Madame [Z] ne produit aucun document comptable, mais un récapitulatif des commissions perçues en 2015, 2016 et 2017 pour 22 748,52 euros, 22 602,01 euros et 12 106,95 euros pour 7 mois, chiffres non contestés utilement par l'appelante.
Il échet au regard de ce qui précède de fixer l'indemnité de cessation de mandat à la somme.
de 45.017 euros.
Le jugement sera confirmé sauf à fixer à la somme de 45.017 euros le montant de l'indemnité de rupture.
Sur l'indemnité compensatrice de préavis inexécuté.
Selon l'article L. l34-11 alinéa 3 du code de commerce, la durée du préavis est d'un mois pour la première année du contrat, de deux mois pour la deuxième armée commencée, de trois mois pour la troisième année commencée et les années suivantes. Les parties ne peuvent convenir de délais de préavis plus courts. »
Le mandat ayant débuté en janvier 2015 et la rupture ayant eu lieu en septembre 2017, c'est à juste titre que le tribunal a fixé l'indemnité compensatrice de préavis inexécuté à la somme de 4.401 euros, montant des 3 derniers mois de commissions réglées.
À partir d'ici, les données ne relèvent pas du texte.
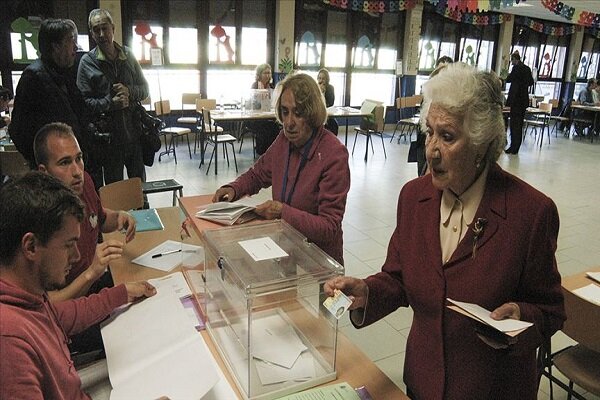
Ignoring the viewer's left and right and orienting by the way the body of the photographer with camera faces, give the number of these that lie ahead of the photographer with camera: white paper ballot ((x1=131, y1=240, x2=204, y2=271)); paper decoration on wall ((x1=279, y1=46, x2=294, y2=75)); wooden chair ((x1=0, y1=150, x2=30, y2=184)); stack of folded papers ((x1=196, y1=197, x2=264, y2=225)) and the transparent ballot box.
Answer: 3

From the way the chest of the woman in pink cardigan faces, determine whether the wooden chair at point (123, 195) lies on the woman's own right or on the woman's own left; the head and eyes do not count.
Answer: on the woman's own right

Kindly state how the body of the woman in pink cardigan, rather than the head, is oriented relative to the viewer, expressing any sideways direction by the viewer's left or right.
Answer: facing the viewer and to the left of the viewer

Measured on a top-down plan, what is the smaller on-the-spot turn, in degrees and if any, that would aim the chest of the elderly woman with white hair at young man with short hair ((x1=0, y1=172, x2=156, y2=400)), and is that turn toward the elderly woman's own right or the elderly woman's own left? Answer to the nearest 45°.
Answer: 0° — they already face them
En l'état de la situation de redressement judiciaire de la société PHOCEA, il échet de fixer la créance de madame [Z] au passif de la procédure collective à la somme de 49.751 euros au total.
PAR CES MOTIFS
La cour,
Confirme le jugement rendu par le tribunal de commerce de Marseille le 5 mars 2019, sauf à fixer le montant de l'indemnité de cessation du mandat à la somme de 45.017 euros,
Statuant à nouveau,
Fixe la créance de madame [W] [Z] au passif de la procédure de redressement judiciaire de la société PHOCEA, en présence de Me [B] [S], ès qualité de mandataire judiciaire au redressement judiciaire, au titre de l'indemnité de cessation du mandat, à la somme de 49.751 euros,
En l'état de ladite procédure collective,
Fixe la créance de madame [W] [Z] au passif de la procédure de redressement judiciaire de la société PHOCEA, en présence de Me [B] [S], ès qualité de mandataire judiciaire au redressement judiciaire, au titre de l'indemnité compensatrice de préavis, à la somme de 4.401 euros,
Déboute les parties de leurs demandes autres ou plus amples,
Condamne la société PHOCEA, en présence de Me [B] [S], ès qualité de mandataire judiciaire au redressement judiciaire, aux dépens, lesquels seront intégrés au passif du redressement judicaire de la société PHOCEA.